In his fitted plaid lime green jacket he introduced us to T.S. Eliot. He read to us in perfect pitch “The Love Song of J. Alfred Prufrock.” The boys giggled. Mocked. Rhymed words with “frock” and quieted down after receiving their greenies. “I have measured out my life with coffee spoons,” the lyrics danced in my heart. Never to be careful, ordinary, predictable, monotonous — this was the lesson. I put it in my heart and quietly vowed the same.

In my mother’s silverware drawer, there was one spoon different from all the rest. Before I knew of words and poems, or even what was ordinary, I loved this spoon. It was the only one I ever used. My mother made sure that for each meal it was clean. My spoon. My different spoon. Not matching. Not safe. Extraordinary.
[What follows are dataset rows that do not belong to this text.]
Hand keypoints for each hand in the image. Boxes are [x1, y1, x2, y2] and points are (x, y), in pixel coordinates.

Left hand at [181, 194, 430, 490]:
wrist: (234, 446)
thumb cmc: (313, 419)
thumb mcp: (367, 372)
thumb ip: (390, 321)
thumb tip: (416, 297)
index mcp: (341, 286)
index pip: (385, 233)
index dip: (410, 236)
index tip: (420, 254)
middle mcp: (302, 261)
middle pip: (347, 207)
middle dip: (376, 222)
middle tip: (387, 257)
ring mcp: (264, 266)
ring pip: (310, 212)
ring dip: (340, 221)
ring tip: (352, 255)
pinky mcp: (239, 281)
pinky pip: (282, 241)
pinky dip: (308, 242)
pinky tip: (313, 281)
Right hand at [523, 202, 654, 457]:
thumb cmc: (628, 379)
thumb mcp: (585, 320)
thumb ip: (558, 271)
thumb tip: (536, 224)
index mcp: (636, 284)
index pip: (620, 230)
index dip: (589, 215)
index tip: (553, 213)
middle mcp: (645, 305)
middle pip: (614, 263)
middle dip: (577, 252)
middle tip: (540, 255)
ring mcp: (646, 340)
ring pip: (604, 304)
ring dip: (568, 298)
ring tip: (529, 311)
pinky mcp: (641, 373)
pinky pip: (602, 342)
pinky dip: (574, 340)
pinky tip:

When I moved to France, the hardest thing, (the only thing that could have made me stay) was my mother. In the first weeks, my lonesome heart ran through the doubts. Had I done the right thing? No one can give you life’s permission, but I waited for a sign. A letter arrived. Small, but an odd shape. I opened it. My spoon. My different, glorious spoon — a love song in silver.

It sits by my desk. Telling me daily to choose the extraordinary. The sun comes up. I race its stairs to the beautiful unknown.